Can you categorise terms that use two related but possibly contrasting words together, to describe something like a totality?

Two examples I can think of:

"I searched far and wide" - meaning, you searched everywhere.

"I looked high and low" - meaning, again, you looked everywhere.

In both cases, the independent terms don't literally contribute to the final meaning, but you're putting these two terms together to make them more than the sum of their parts.

  • 1
    They are both compound adverbs. Just like hot dog is a compound noun. Aug 13 '20 at 1:54
  • I'm not sure that's right. Saying "It's hot and dog" doesn't mean the same as "hot dog". The inclusion of "and" changes it to something other than a set of compound adverbs, no?
    – HelloThere
    Aug 13 '20 at 2:25
  • That's because hot and dog isn't a compound noun. It's simply 3 words put together. Compound words can have meanings that are independent of the words that form them.
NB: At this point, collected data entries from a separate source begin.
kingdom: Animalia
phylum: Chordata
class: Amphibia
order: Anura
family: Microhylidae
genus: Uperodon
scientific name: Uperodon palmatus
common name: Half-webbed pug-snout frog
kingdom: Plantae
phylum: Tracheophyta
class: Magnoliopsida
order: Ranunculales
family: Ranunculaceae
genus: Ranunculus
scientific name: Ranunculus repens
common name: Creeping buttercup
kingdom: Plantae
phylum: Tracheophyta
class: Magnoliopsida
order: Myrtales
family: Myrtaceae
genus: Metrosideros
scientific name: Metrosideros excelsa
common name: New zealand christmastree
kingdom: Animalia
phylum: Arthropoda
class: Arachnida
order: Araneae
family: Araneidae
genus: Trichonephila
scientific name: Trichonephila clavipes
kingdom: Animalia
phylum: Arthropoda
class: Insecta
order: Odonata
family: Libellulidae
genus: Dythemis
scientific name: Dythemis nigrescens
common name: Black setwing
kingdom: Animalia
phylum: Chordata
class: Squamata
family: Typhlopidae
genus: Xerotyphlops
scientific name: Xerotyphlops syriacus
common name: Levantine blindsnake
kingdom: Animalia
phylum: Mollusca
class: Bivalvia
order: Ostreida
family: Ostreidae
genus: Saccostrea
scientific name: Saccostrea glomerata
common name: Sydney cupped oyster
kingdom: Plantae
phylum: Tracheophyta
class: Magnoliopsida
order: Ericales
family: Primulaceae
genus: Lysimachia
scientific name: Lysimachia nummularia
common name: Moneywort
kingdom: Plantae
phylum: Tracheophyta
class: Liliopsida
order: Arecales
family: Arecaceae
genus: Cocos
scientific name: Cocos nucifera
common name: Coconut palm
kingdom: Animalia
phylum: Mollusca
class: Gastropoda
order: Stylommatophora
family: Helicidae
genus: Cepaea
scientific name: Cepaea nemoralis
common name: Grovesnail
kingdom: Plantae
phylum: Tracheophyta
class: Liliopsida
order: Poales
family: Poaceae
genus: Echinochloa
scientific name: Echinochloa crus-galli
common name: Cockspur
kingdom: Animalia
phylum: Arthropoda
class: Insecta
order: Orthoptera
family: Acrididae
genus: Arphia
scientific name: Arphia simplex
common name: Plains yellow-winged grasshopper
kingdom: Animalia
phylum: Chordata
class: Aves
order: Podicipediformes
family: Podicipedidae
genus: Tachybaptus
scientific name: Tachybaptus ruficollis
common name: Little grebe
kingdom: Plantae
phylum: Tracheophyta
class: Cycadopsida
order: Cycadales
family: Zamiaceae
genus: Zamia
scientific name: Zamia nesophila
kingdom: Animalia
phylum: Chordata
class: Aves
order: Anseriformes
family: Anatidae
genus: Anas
If they didn't, hot dog (a warm mammal?) would make little sense. Aug 13 '20 at 2:51
  • To be clear about my previous comment, both far and wide and high and low have discrete and separate entries in dictionaries as actual compound words (entities) in their own right. They have been used so often that they are no longer just 3 words strung together, but now exist independently of their parts. Aug 13 '20 at 4:42
  • The general term for phrases that mean something different from the literal meaning is "idiom". There are many "X and Y" idioms, often used to emphasize extremeness as in your examples.